For $X+\xi, Y+\eta\in \Gamma(M,TM\oplus T^*M)$, the Courant bracket is given by 

$$[X+\xi, Y+\eta]=[X,Y]+L_X\eta-L_Y\xi+\frac{1}{2}d(\xi(Y)-\eta(X)).$$

It also mentions that, 

> One may alternatively use, instead of (3.2), the non-skew-symmetric bracket
$$((X,\alpha),(Y,\beta))\mapsto ([X,Y],L_X\beta − i_Y d\alpha)$$ for condition (ii); (3.2) is the skew-symmetrization of this bracket, and a simple computation shows that both brackets agree on sections of subbundles satisfying (i).

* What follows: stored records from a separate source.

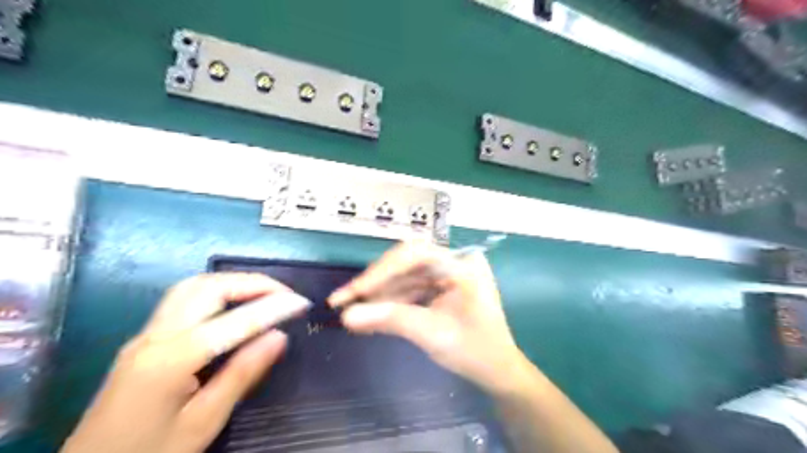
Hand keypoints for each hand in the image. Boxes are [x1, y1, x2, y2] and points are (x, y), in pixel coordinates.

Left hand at [59, 272, 305, 452]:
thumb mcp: (203, 422)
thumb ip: (242, 374)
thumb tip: (280, 336)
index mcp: (171, 360)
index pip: (234, 321)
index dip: (273, 307)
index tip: (303, 302)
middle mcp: (155, 336)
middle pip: (207, 288)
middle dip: (252, 283)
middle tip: (286, 293)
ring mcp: (145, 335)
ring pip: (192, 287)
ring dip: (234, 282)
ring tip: (265, 293)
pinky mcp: (144, 340)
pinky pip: (184, 299)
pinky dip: (218, 290)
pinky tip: (234, 304)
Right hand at [327, 240, 530, 396]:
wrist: (498, 371)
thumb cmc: (476, 352)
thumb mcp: (434, 334)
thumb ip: (392, 320)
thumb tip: (347, 315)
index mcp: (462, 265)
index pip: (415, 254)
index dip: (381, 270)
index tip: (355, 291)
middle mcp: (453, 262)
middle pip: (405, 263)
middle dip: (375, 283)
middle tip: (343, 299)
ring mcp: (446, 275)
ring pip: (403, 277)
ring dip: (378, 294)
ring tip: (350, 310)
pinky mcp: (439, 288)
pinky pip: (409, 289)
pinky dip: (390, 302)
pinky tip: (370, 314)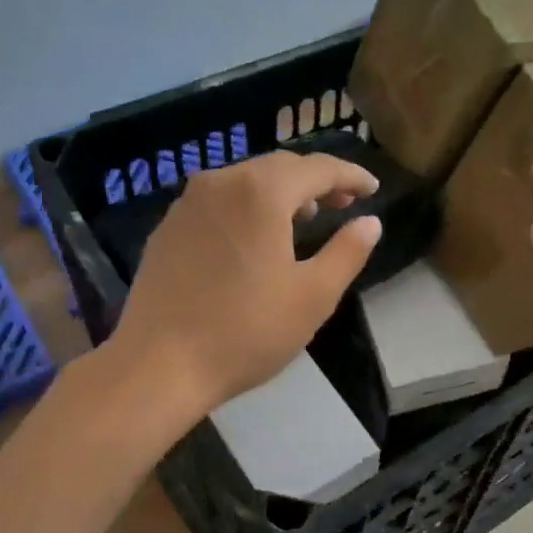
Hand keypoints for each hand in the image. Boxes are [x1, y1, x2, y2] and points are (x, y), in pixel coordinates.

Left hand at [108, 150, 381, 420]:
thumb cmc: (246, 332)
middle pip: (279, 167)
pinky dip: (247, 206)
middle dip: (316, 180)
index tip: (373, 188)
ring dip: (281, 192)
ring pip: (245, 181)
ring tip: (304, 217)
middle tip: (344, 202)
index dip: (350, 175)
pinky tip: (254, 237)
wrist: (159, 365)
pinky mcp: (167, 228)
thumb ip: (347, 252)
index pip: (317, 168)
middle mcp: (221, 183)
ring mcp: (187, 204)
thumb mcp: (313, 296)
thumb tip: (370, 222)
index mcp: (261, 192)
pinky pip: (218, 202)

In the lecture  [Introduction to Poisson geometry and Lie algebroids][2] Eckhard Meinrenken defines (7 mins to 10 mins) Courant bracket as $((X,\alpha),(Y,\beta))\mapsto ([X,Y],L_X\beta − i_Y d\alpha)$ instead of $[X+\xi, Y+\eta]\mapsto ([X,Y], L_X\eta-L_Y\xi+\frac{1}{2}d(\xi(Y)-\eta(X))$.

He said the following:

> "a weird formula which takes some time to get used to". 

> "I prefer to work with the bracket that is not skew-symmetric."

> "There are some ways of motivating why this is the right  formula, but we do not have time to do that"


So, I would like to understand the motivation in considering this non skew-symmetric bracket.

Please suggest some  references that gives motivation for this.

  [1]: https://arxiv.org/pdf/1112.5037.pdf
  [2]: https://mediaserver.unige.ch/play/95558